De déposer le procès-verbal au greffe du tribunal ainsi que de faire inscrire à titre modificatif du registre du commerce et des sociétés (RCS) de la décision.
De prévenir les services fiscaux et sociaux.
Ensuite et plus tard, il y aura lieu de procéder au partage avant de radier définitivement la société du RCS, après un nouvel avis dans un journal (avis de clôture de la liquidation).
La publicité de la dissolution est importante car celle-ci ne produit d’effet à l’égard des tiers qu’à la date de sa mention au RCS effectuée dans le délai d’un mois à compter de la décision de dissolution.
Bien qu’édictée pour préserver les tiers des dangers d’une survenance du terme statutaire sans prorogation, la règle a une portée générale et s’applique, quelle que soit la cause de dissolution.
Le défaut de publicité ne prive pas les tiers du droit d’invoquer la dissolution, mais ceux qui ont intérêt, peuvent considérer que la société a conservé la plénitude de sa personnalité et qu’elle est tenue par les engagements souscrits après la dissolution, alors même qu’ils ne sont pas conformes aux besoins de la liquidation.
L’immatriculation de toutes les sociétés civiles, leur dissolution doit s’accompagner d’une publicité, peu importe leur date de constitution.
Les décisions de dissolution et de clôture de la liquidation qui sont distinctes, font l’objet de publicités séparées car, selon les juges du fond, une formalité unique « aurait pour effet de diminuer la portée de l’information des tiers ».

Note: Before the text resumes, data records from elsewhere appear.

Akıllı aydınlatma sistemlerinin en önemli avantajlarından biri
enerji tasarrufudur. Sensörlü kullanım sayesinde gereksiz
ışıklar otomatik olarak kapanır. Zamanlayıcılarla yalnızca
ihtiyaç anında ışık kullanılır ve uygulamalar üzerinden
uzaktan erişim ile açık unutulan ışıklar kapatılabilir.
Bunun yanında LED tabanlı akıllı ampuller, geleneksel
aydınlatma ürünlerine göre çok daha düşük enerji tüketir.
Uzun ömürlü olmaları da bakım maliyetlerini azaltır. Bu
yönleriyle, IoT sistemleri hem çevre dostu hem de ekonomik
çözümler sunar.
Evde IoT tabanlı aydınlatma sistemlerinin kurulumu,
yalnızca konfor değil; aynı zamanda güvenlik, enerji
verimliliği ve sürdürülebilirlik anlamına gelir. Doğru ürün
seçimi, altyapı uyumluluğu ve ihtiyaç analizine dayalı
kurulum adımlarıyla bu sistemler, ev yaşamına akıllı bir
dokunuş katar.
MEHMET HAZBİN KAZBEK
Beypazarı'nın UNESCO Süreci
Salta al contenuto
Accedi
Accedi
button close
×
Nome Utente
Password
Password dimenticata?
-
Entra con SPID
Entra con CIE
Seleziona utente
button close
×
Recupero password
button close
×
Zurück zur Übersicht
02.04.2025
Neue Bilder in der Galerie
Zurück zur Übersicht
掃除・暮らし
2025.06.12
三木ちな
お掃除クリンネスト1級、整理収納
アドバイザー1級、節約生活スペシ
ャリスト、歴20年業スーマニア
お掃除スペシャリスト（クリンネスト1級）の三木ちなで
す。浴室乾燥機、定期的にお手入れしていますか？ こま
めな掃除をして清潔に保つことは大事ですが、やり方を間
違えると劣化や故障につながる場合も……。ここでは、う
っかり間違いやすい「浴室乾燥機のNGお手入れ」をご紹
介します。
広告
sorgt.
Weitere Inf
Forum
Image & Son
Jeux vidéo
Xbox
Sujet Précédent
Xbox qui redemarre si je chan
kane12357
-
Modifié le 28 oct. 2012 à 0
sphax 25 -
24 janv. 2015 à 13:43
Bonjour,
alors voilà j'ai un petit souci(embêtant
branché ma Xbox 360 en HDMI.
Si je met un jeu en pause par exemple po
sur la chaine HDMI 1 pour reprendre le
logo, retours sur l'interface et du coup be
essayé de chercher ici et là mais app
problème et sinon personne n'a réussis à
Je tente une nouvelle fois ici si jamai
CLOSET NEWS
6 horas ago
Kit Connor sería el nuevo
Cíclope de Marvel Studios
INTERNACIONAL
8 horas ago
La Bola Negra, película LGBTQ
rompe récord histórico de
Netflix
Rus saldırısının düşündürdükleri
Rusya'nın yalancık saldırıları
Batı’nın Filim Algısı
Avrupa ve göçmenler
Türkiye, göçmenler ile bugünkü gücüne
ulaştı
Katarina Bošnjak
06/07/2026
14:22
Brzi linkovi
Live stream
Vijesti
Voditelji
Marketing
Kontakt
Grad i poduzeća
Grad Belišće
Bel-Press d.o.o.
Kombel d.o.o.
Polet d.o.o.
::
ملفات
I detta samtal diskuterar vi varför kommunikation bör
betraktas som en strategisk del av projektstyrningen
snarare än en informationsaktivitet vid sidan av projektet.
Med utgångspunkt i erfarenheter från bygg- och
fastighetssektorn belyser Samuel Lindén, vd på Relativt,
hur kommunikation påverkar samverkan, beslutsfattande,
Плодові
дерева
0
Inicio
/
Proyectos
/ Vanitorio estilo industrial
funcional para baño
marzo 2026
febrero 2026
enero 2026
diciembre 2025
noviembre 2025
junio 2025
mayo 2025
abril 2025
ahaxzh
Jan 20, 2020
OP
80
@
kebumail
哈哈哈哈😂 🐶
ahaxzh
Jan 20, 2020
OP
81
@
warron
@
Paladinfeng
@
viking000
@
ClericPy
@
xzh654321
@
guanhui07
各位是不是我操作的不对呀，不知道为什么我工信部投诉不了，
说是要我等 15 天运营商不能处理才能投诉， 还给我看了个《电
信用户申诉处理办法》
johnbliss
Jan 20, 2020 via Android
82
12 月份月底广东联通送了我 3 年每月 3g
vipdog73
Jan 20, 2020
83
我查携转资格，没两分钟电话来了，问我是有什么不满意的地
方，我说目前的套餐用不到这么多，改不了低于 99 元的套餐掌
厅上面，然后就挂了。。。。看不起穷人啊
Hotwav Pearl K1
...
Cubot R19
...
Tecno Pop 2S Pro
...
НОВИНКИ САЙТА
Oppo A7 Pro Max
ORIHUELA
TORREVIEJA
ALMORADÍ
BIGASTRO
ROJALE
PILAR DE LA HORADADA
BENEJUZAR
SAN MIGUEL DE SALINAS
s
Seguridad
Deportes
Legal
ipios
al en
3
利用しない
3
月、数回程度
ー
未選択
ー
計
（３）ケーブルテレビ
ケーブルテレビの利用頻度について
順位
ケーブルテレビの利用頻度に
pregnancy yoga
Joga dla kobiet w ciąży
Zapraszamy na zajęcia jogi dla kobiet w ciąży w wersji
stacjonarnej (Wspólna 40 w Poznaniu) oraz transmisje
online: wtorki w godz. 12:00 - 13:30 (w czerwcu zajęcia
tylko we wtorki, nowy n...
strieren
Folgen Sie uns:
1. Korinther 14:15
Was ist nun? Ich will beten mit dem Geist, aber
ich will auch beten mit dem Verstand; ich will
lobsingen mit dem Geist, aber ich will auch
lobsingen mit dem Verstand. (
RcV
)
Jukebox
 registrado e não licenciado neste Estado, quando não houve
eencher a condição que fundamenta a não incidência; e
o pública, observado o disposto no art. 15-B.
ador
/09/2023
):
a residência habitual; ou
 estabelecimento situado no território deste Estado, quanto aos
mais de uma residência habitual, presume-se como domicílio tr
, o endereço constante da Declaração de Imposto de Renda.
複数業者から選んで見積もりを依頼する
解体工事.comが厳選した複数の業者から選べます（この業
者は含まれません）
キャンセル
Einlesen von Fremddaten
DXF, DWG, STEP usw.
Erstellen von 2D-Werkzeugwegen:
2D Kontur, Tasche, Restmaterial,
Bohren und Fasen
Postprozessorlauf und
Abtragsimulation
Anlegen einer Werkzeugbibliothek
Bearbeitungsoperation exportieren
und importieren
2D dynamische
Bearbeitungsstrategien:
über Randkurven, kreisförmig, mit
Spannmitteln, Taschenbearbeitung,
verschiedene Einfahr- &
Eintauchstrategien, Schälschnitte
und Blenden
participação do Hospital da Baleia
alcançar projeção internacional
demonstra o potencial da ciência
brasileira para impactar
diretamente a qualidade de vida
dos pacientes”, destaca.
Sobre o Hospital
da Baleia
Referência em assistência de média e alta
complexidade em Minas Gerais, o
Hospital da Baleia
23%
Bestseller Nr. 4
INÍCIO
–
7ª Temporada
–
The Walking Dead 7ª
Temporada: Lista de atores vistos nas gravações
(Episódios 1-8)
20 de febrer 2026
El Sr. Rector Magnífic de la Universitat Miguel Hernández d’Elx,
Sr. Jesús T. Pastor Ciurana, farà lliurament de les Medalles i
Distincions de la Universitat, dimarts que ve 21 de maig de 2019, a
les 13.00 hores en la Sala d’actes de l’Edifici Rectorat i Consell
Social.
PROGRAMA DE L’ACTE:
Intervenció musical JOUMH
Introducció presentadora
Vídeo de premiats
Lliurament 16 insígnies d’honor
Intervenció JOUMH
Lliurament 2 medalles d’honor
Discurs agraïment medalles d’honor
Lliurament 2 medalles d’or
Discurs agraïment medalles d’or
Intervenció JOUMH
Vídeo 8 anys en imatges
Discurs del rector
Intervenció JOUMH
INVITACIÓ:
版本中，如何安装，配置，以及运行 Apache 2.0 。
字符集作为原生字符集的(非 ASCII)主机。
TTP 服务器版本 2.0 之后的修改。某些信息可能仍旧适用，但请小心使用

C’est le décret relatif au registre du commerce et des sociétés (RCS) qui édicte les formalités de publicité (décret n° 84-406, 30 mai 1984). Il impose une inscription modificative au registre du commerce et des sociétés (RCS) du lieu du siège social et une insertion dans le bulletin officiel des annonces civiles et commerciales (BODACC), à la diligence du greffier (décret n° 84-406, 30 mai 1984, art. 23, 3° et 74).
Ces formalités sont suffisantes lorsque la dissolution intervient de plein droit par l’arrivée du terme statutaire ou en vertu d’une clause statutaire.
En cas de dissolution anticipée par décision de justice ou des associés, on se trouve en présence d’une modification de la durée sociale, par conséquent, d’une modification statutaire, si bien qu’il y a lieu de procéder en outre, d’une part, à l’insertion d’un avis dans un journal d’annonces légales du lieu du siège social, d’autre part, au dépôt en double exemplaire au greffe du tribunal de commerce du lieu du siège social des actes ou des procès-verbaux décidant la dissolution et désignant le ou les liquidateurs, dans le délai d’un mois à compter de leur date.
En pratique, le greffier exige toujours la publication de l’avis au journal d’annonces légales, car l’article 23, 3, du décret du 30 mai 1984 impose d’indiquer dans la déclaration en vue de l’inscription modificative au registre du commerce et des sociétés, la référence au journal dans lequel a été publiée la nomination des liquidateurs. L’initiative de la publicité incombe aux dirigeants sociaux et au liquidateur désigné.